A decisão registrou que, entre os anos de 2021 e 2022, o próprio advogado compareceu reiteradas vezes ao Cartório de Imóveis e desferiu xingamentos contra a titular perante funcionários e usuários, chamando-a de “vagabunda e safada” e acusando-a de utilizar servidores para “roubar o Tribunal”. Diante disso, o magistrado concedeu o perdão judicial e extinguiu a punibilidade da acusada:
Reconheço que o querelante em suas ações anteriores gerou contexto de animosidade que contribuiu para o desfecho injurioso. A reação da querelada, embora desproporcional e reprovável, foi motivada por esse contexto, portanto passível de perdão judicial nos termos do art. 140, § 1º, I do CP.
A degradação das relações na comarca alcançou níveis que comprometeram a condução regular dos processos. Em 30 de maio de 2025, em um processo criminal, o juiz titular da Vara Criminal de Jeremoabo, Leandro Ferreira de Moraes, declarou seu impedimento formal para julgar demandas envolvendo o advogado, registrando nos autos ter sido testemunha presencial dos incidentes.
Consta na inicial que este signatário presenciou os fatos […]. Assim, em respeito ao princípio da imparcialidade, que é essencial para a atuação do magistrado, considerando o envolvimento prévio do juiz com os fatos do processo, declaro-me impedido, nos termos do art. 252, II, do CPP.”

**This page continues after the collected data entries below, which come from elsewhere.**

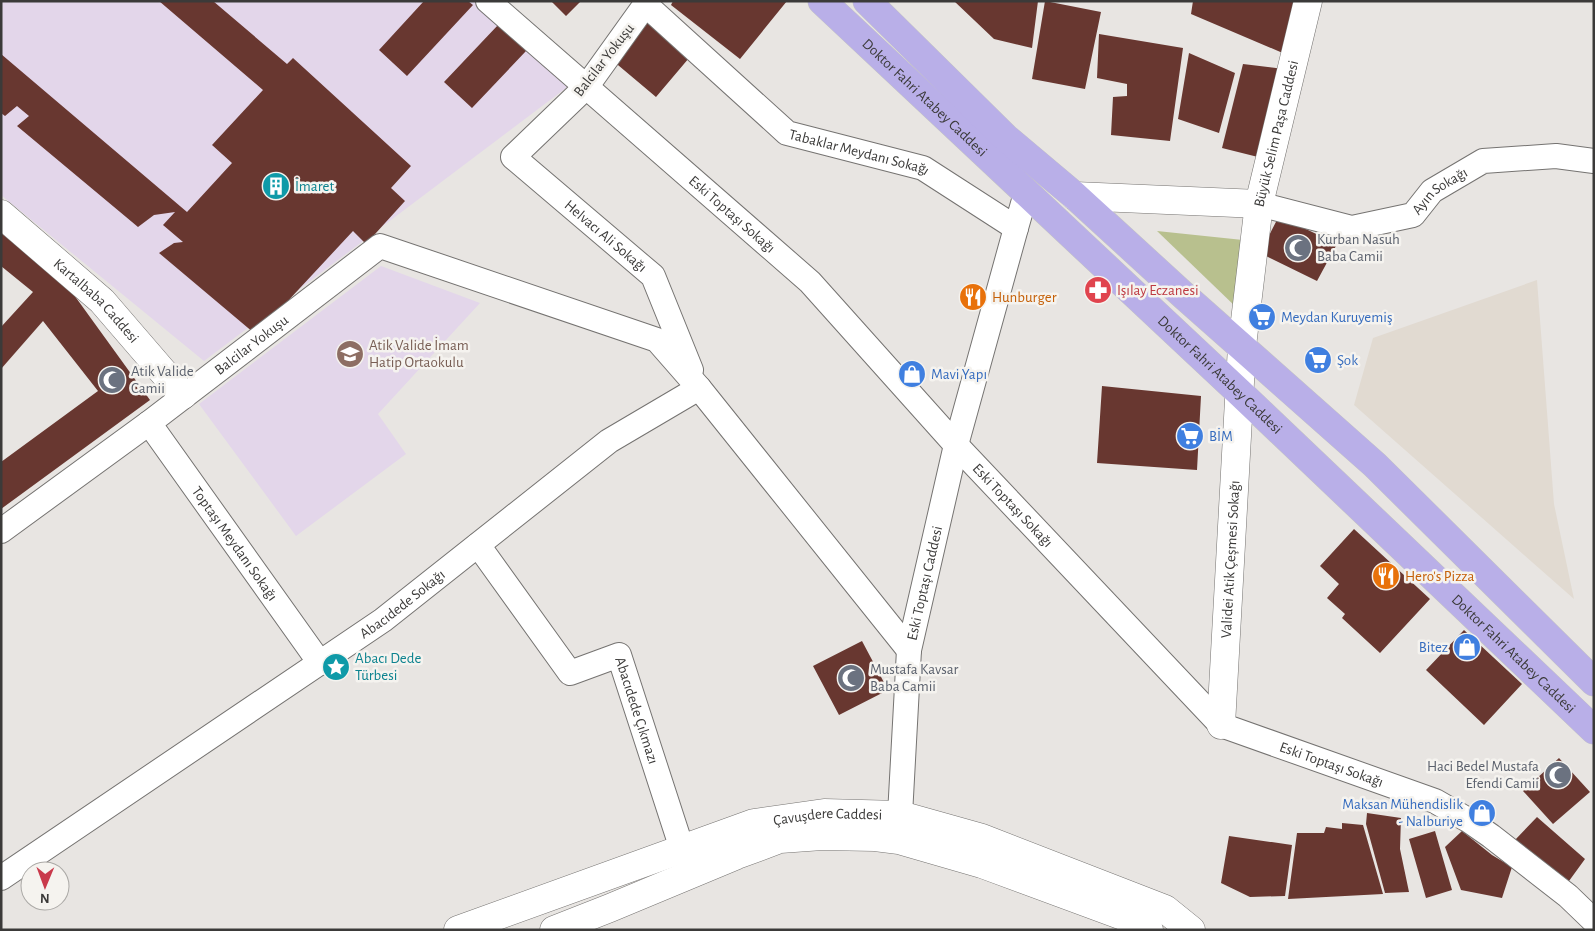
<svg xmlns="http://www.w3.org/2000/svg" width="1595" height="931" viewBox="0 0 1595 931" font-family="'Alegreya Sans',sans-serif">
	<rect width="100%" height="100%" fill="#e8e5e2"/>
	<path fill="#e1dad1" d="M 1537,280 L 1554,504 L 1574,599 L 1354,405 L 1373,338 Z"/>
	<path fill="#e3d6ea" d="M 1,1 L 473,1 L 570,85 L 204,361 L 1,195 Z
		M 381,266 L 480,303 L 378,414 L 406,454 L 296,536 L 199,404 Z"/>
	<path fill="#b8c08e" d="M 1157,231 L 1243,240 L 1237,308 Z"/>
	<path fill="#683730" d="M 159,1 L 213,1 L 287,64 L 293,58 L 411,166 L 391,188 L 405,201 L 366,244 L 353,231 L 286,303 L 294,307 L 254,333 L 159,253 L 174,243 L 183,242 L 163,225 L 175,212 L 154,215 L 138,227 L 17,126 L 29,116 L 17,106 L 5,116 L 1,113 L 1,54 L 187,212 L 232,163 L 212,145 L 263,90 Z
		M 424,1 L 468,1 L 473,5 L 407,76 L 379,50 Z
		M 551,1 L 581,1 L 566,16 Z
		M 673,1 L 787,1 L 740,59 L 671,5 Z
		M 954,1 L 1038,1 L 1032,48 L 994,39 Z
		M 1045,1 L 1101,12 L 1085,89 L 1032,79 Z
		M 1193,1 L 1294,1 L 1285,54 L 1191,14 Z
		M 645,21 L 689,58 L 656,97 L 612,60 Z
		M 498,25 L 526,51 L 472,108 L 444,82 Z
		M 1099,34 L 1183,48 L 1170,141 L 1111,135 L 1113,97 L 1127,96 L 1127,84 L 1097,78 Z
		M 1189,53 L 1235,73 L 1219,133 L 1178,119 Z
		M 1243,64 L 1284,69 L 1262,158 L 1222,148 Z
		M 1279,216 L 1337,244 L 1317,281 L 1260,253 Z
		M 1,233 L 69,288 L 150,400 L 1,509 L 1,462 L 98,391 L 43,321 L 1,369 L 1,327 L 33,292 L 1,266 Z
		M 1102,386 L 1201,396 L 1197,470 L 1097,463 Z
		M 1354,529 L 1430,599 L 1380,653 L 1342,618 L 1345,614 L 1327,598 L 1339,584 L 1320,566 Z
		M 1464,630 L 1522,684 L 1484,725 L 1426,670 Z
		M 862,641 L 888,690 L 839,715 L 813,666 Z
		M 1559,758 L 1590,792 L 1553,824 L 1523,791 Z
		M 1367,813 L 1401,818 L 1400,849 L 1409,892 L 1385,893 L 1366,824 Z
		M 1537,817 L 1585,859 L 1569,881 L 1515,840 Z
		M 1342,823 L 1363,825 L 1383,894 L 1288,899 L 1297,833 L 1324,833 L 1326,827 L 1342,829 Z
		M 1435,831 L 1452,890 L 1426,898 L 1409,839 Z
		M 1462,831 L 1492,855 L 1512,867 L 1502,898 L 1461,890 L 1445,847 Z
		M 1229,836 L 1292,845 L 1285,896 L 1250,897 L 1221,883 Z"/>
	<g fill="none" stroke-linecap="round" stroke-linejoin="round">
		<g stroke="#757371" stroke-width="26">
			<g id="street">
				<path id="s1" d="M 488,1 L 810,282 L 956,445 L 1221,725 L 1435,801 L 1468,820 L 1491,836 L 1568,896 L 1594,921"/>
				<path id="s2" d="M 648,1 L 587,86 L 513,157 L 653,276 L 691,370"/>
				<path id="s3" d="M 646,5 L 787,133 L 923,168 L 1016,228 L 1026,193"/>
				<path id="s4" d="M 1259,204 L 1352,228 L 1413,215 L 1432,191 L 1483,161 L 1556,156 L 1594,161"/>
				<path id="s5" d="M 149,423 L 320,663"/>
				<path id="s6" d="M 1,531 L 149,423 L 380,246 L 657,340 L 699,388 L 909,650"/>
				<path id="s7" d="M 478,545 L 570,673 L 619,655 L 682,849"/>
				<path id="s8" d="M 900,815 L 909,650 L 956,445 L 1016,228"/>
				<path id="s9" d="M 1,878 L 383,620 L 609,441 L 699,388"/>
			</g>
		</g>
		<g stroke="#757371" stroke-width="29">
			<g id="secondary">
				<path d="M 1075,196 L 1259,204"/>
				<path id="s10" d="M 1,214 L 102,301 L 183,395"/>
				<path id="s11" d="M 1221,725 L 1242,346 L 1259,204 L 1308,1"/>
				<path id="s12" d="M 458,930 L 754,823 L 824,813 L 900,815 L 982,838 L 1165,909 L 1191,930"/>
				<path d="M 554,930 L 610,908 L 737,855 L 780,839 L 822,836 L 875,837 L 899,840 L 982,864 L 1131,919 L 1149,930"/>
			</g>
		</g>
		<g stroke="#c4c4c4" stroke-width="29">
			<g id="primary">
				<path id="s13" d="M 822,1 L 1239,392 L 1594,730"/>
				<path d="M 867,1 L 1006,138 L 1075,196 L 1182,294 L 1375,465 L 1594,682"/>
			</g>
		</g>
		<use href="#street" stroke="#fff" stroke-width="24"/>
		<use href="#secondary" stroke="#fff" stroke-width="28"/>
		<use href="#primary" stroke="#b9afe8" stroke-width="28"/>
	</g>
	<defs>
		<g id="building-disc" transform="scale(1.4375)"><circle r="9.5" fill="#0f9aa8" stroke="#f5f3ef"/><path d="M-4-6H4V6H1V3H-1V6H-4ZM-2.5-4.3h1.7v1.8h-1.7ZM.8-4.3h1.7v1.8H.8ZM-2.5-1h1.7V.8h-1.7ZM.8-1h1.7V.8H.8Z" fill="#fff"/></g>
		<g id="mosque-disc" transform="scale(1.4375)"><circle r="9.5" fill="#6b7280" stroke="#f5f3ef"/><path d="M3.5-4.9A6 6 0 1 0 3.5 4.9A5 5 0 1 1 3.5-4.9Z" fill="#fff"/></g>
		<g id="pharmacy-disc" transform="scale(1.4375)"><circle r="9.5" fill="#e0444e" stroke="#f5f3ef"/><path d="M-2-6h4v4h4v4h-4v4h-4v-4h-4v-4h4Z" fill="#fff"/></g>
		<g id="restaurant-disc" transform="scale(1.4375)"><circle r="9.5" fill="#e8710a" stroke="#f5f3ef"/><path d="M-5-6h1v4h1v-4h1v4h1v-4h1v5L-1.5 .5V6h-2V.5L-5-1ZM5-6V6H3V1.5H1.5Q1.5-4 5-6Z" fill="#fff"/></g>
		<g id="supermarket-disc" transform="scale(1.4375)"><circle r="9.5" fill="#3f7fe0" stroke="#f5f3ef"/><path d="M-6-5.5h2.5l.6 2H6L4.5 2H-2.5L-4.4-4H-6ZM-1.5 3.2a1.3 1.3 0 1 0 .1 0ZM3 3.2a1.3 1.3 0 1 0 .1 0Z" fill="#fff"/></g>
		<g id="school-disc" transform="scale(1.4375)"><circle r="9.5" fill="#8d6e63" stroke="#f5f3ef"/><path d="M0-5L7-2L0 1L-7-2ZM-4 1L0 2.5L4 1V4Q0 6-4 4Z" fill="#fff"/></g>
		<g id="shop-disc" transform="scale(1.4375)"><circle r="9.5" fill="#3f7fe0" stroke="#f5f3ef"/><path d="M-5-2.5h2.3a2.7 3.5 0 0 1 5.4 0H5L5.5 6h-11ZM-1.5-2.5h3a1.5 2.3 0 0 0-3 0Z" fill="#fff"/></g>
		<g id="sight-disc" transform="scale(1.4375)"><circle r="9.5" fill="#0f9aa8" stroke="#f5f3ef"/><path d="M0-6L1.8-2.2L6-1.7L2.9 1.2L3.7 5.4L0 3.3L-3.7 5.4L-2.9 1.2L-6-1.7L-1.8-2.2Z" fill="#fff"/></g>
	</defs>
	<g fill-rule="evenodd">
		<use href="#building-disc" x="276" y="186"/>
		<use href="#mosque-disc" x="1298" y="248"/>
		<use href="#pharmacy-disc" x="1098" y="290"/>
		<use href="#restaurant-disc" x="973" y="297"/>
		<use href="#supermarket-disc" x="1262" y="317"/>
		<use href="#school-disc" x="350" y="354"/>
		<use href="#supermarket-disc" x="1318" y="360"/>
		<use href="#shop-disc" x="912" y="374"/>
		<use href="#mosque-disc" x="112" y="380"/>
		<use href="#supermarket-disc" x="1190" y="436"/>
		<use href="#restaurant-disc" x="1386" y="576"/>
		<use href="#shop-disc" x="1467" y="647"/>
		<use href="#sight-disc" x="336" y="667"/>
		<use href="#mosque-disc" x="851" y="678"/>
		<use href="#mosque-disc" x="1558" y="775"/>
		<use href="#shop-disc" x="1482" y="813"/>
	</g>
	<g text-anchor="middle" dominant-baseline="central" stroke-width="5" stroke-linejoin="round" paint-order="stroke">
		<g font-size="15" fill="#3b3a39" stroke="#f5f3ef">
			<text transform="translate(604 60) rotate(-52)">Balcilar Yokuşu</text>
			<text stroke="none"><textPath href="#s13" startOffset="141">Doktor Fahri Atabey Caddesi</textPath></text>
			<text stroke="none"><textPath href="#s11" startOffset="595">Büyük Selim Paşa Caddesi</textPath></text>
			<text stroke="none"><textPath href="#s3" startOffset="265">Tabaklar Meydanı Sokağı</textPath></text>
			<text stroke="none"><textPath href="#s4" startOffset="195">Ayın Sokağı</textPath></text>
			<text stroke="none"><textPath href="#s1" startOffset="324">Eski Toptaşı Sokağı</textPath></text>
			<text stroke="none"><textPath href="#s2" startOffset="329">Helvacı Ali Sokağı</textPath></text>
			<text stroke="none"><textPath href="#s10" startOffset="129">Kartalbaba Caddesi</textPath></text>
			<text stroke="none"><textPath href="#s6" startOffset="312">Balcilar Yokuşu</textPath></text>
			<text stroke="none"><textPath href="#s13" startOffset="546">Doktor Fahri Atabey Caddesi</textPath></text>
			<text stroke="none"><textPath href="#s1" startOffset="729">Eski Toptaşı Sokağı</textPath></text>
			<text stroke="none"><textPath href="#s5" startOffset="148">Toptaşı Meydanı Sokağı</textPath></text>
			<text stroke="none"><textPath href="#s11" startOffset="166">Validei Atik Çeşmesi Sokağı</textPath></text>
			<text stroke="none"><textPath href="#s8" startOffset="234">Eski Toptaşı Caddesi</textPath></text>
			<text stroke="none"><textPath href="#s9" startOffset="486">Abacıdede Sokağı</textPath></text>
			<text stroke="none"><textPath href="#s13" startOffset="951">Doktor Fahri Atabey Caddesi</textPath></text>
			<text stroke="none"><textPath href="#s7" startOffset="268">Abacıdede Çıkmazı</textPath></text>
			<text stroke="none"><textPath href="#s1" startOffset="1149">Eski Toptaşı Sokağı</textPath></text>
			<text stroke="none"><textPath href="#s12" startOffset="389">Çavuşdere Caddesi</textPath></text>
		</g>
		<g font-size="15" fill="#0d838f" stroke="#f5f3ef" text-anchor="start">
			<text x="295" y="186">İmaret</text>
			<text x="355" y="658">Abacı Dede<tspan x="355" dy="17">Türbesi</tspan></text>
		</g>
		<g font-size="15" fill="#5b616d" stroke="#f5f3ef" text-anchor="start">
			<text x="1317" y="239">Kurban Nasuh<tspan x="1317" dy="17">Baba Camii</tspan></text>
			<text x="131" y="371">Atik Valide<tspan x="131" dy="17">Camii</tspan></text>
			<text x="870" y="669">Mustafa Kavsar<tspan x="870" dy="17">Baba Camii</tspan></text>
			<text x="1539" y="766" text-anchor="end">Haci Bedel Mustafa<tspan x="1539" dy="17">Efendi Camii</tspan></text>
		</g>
		<g font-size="15" fill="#be3a42" stroke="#f5f3ef" text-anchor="start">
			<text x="1117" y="290">Işılay Eczanesi</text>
		</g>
		<g font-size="15" fill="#c56008" stroke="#f5f3ef" text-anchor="start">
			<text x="992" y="297">Hunburger</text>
			<text x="1405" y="576">Hero's Pizza</text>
		</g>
		<g font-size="15" fill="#366cbe" stroke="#f5f3ef" text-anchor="start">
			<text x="1281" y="317">Meydan Kuruyemiş</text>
			<text x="1337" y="360">Şok</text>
			<text x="931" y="374">Mavi Yapı</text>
			<text x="1209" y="436">BİM</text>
			<text x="1448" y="647" text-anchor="end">Bitez</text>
			<text x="1463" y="804" text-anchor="end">Maksan Mühendislik<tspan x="1463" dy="17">- Nalburiye</tspan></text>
		</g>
		<g font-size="15" fill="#785e54" stroke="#f5f3ef" text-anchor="start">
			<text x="369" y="345">Atik Valide İmam<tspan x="369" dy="17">Hatip Ortaokulu</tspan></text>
		</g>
	</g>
	<rect width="1595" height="931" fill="none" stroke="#3b3a39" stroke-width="5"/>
	<g transform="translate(45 886) rotate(181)"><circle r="24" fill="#f5f3ef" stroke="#aba9a6"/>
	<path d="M0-4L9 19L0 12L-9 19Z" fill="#c9394b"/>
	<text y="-8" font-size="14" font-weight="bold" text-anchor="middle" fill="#3b3a39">N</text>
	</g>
</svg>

Meses depois, em 9 de dezembro de 2025, o juiz substituto Paulo Eduardo de Menezes Moreira também se declinou de atuar nos mesmos autos, averbando suspeição por motivo de foro íntimo.
“Hei por bem em averbar a minha suspeição por motivo de foro íntimo, nos termos do § 1.º do art. 145 do CPC e, com fundamento § 1.º do art. 146 do mesmo diploma legal, ORDENO a remessa dos autos ao substituto legal.”
Para além do longo embate no registro imobiliário, a atuação profissional de Diego Fraga de Castro na advocacia privada era fortemente associada a litígios imobiliários e conflitos fundiários na região.
No início de 2026, o advogado passou a figurar formalmente no polo passivo de um Termo Circunstanciado na comarca de São Felipe. Na ação, instaurada a pedido da Polícia Civil e do Ministério Público da Bahia, Diego era investigado pela prática dos crimes de ameaça e esbulho possessório, conduta tipificada no Código Penal pela usurpação ou invasão de propriedade imóvel alheia mediante violência ou grave ameaça.
Fora dos tribunais baianos, a trajetória do jurista também contava com episódios de confronto contra forças de segurança em Sergipe, seu estado de origem. Durante um evento festivo na cidade de Pinhão (SE), Diego acabou detido em flagrante pela Polícia Militar sergipana.